Based on the Rapid CTP results, Dr. Fiorella was able to determine that his patient would benefit from endovascular intervention, something that would not have been possible to assess without the use of Rapid, he said. A mechanical thrombectomy was performed and successfully removed the clot, restoring blood flow to the crucial area of the brain responsible for Lixfield’s speech.
Typically, this type of procedure is not an option for patients with small, distal vessel strokes. “Usually, patients like him get IV tPA if they are within the window of treatment, but if they are outside the window, like he was, they are just given oxygen and an aspirin. Whatever deficit they have, they just have to try and recover from it through rehab,” Dr. Fiorella explained.
Lixfield’s recovery was also very surprising in terms of how swift it was. He was able to speak the next day and now has virtually no remaining deficit. This good fortune is not lost on him. As he puts it: “I lucked out, and I’m lucky enough to know when I luck out.”
RapidAI gives stroke teams and their patients more of what they desperately need: time. By notifying the entire stroke care team—doctors, emergency personnel and logistics—at the earliest possible moment and giving them the patient images and information they need to make the best possible decisions, they can save lives.
Rapid CTP results revealed the areas of Kevin Lixfield's brain that were impacted by his distal vessel occlusion. The areas in green indicate parts of the brain with reduced cerebral blood flow that could have been permanently damaged if blood flow was not restored.

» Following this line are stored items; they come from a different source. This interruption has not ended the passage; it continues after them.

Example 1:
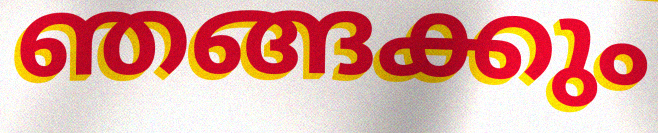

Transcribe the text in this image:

ഞങ്ങക്കും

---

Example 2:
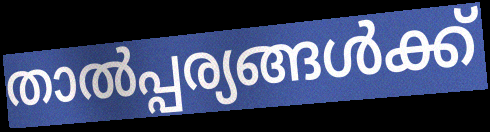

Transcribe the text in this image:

താൽപ്പര്യങ്ങൾക്ക്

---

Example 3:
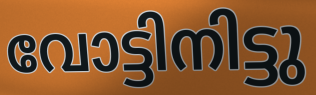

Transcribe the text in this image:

വോട്ടിനിട്ടു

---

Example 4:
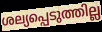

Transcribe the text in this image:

ശല്യപ്പെടുത്തില്ല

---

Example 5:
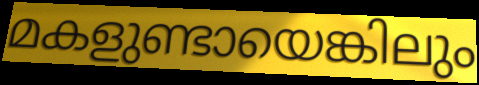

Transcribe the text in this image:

മകളുണ്ടായെങ്കിലുംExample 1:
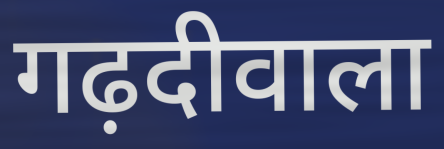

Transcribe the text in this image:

गढ़दीवाला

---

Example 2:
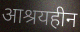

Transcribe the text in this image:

आश्रयहीन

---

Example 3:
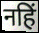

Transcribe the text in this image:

नहिं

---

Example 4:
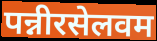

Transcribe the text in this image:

पन्नीरसेलवम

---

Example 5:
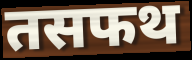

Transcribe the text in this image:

तसफथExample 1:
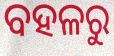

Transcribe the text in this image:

ବହଳରୁ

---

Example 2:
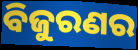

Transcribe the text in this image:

ବିଜୁରଣର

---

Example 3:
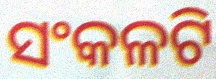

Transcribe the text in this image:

ସଂକଳଟି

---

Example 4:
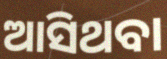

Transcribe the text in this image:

ଆସିଥବା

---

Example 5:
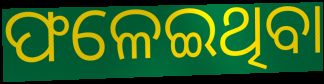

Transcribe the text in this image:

ଫଳେଇଥିବା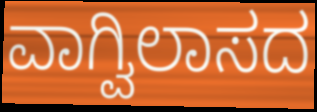
ವಾಗ್ವಿಲಾಸದ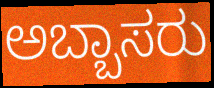
ಅಬ್ಬಾಸರು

"For distal occlusions, you're looking at very small vessels that are occluded,
and it's difficult to see those small vessels on a CTA, even when looking at the
source data. There are multiple, tortuous small vessels going up to the brain, and
to see one that's missing or one that comes up and stops is very, very difficult. I
think perfusion software is the best way to identify medium and distal vessel
occlusions in stroke, and Rapid CTP has provided the highest conspicuity for diagnosis of any tools that we have available.”
Dr. David Fiorella
Director, Stony Brook Cerebrovascular Center
Co-Director, Stony Brook Cerebrovascular and Comprehensive Stroke Center
At Stony Brook University Hospital, upwards of 200 mechanical thrombectomies are performed annually. But for each procedure, there are roughly five times as many stroke codes (potential stroke patients) that come through the hospital’s doors. “There are usually between three and ten a day,” said Dr. David Fiorella, director of the Stony Brook Cerebrovascular Center.

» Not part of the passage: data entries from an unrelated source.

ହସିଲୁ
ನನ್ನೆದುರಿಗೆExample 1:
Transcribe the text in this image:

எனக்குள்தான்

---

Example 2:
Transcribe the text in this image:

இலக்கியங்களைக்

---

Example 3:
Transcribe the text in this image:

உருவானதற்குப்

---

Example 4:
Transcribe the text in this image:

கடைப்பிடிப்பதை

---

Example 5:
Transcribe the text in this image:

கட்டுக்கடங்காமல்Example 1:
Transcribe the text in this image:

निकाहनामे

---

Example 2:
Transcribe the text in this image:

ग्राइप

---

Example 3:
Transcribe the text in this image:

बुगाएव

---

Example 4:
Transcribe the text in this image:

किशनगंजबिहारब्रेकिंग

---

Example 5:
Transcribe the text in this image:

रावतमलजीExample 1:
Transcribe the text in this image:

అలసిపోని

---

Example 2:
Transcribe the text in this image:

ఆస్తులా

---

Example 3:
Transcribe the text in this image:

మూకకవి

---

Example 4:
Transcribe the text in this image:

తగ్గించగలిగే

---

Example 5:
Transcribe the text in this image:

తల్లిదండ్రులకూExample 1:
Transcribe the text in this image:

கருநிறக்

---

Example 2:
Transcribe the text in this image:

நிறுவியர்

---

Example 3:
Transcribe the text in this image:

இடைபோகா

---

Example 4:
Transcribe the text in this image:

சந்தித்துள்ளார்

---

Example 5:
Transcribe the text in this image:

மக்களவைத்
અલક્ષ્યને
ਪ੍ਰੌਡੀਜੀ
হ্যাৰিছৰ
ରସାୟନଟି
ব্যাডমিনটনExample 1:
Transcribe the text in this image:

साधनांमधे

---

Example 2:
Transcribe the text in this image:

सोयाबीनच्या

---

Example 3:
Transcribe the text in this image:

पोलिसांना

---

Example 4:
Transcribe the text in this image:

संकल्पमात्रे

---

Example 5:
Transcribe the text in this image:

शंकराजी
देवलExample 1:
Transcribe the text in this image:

The high volume of CT scans associated with these stroke codes makes it difficult to single in on patients who potentially could benefit from interventional treatment. The Rapid imaging platform, though, has helped significantly with this, Dr. Fiorella said. Not only is he automatically notified when new scan results are available, but the color-coded CT perfusion maps created by the Rapid software allow for much easier interpretation by non-specialists. This means there are more helpful eyes from emergency department residents and mid-level providers who can alert him if he is unable to immediately view scan results, thus speeding up activation of the neuro-interventional team.

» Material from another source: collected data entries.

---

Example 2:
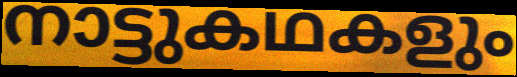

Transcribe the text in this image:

നാട്ടുകഥകളും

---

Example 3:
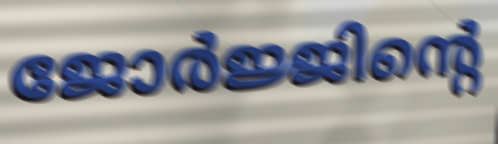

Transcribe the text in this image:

ജോർജ്ജിന്റെ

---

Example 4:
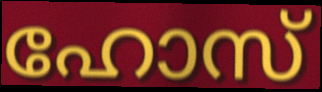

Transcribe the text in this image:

ഹോസ്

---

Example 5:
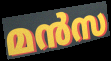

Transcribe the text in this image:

മൻസ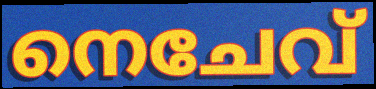
നെചേവ്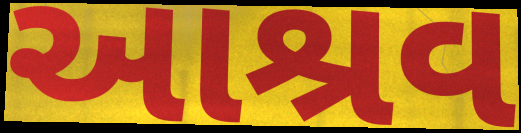
આશ્રવ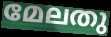
മേലതുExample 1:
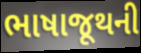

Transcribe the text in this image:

ભાષાજૂથની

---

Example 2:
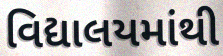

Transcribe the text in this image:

વિદ્યાલયમાંથી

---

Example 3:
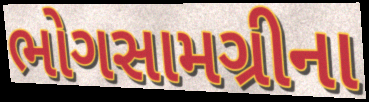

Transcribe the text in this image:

ભોગસામગ્રીના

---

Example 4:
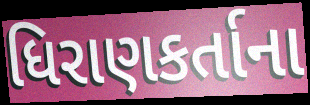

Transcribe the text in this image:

ધિરાણકર્તાના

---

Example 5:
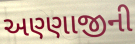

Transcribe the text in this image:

અણ્ણાજીનીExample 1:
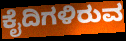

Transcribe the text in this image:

ಕೈದಿಗಳಿರುವ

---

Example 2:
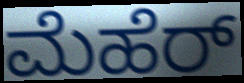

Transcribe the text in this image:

ಮೆಹೆರ್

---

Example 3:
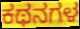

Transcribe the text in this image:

ಕಥನಗಳ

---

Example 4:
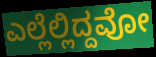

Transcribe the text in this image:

ಎಲ್ಲೆಲ್ಲಿದ್ದವೋ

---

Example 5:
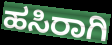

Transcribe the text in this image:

ಹಸಿರಾಗಿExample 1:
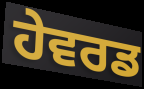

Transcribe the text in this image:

ਹੇਵਰਡ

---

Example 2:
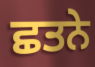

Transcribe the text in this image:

ਛਤਨੇ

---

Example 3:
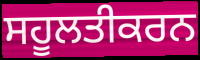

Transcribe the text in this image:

ਸਹੂਲਤੀਕਰਨ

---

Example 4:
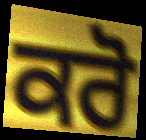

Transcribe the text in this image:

“Rapid makes complex data that is often difficult to interpret, and requires a lot of time, much more accessible to anyone along the care chain of the patient who only has a little familiarity with stroke,” Dr. Fiorella said. “It helps us to more quickly identify the patients in need of interventional services and differentiate them from stroke patients that would not benefit from intervention, or patients who aren't having a stroke at all.”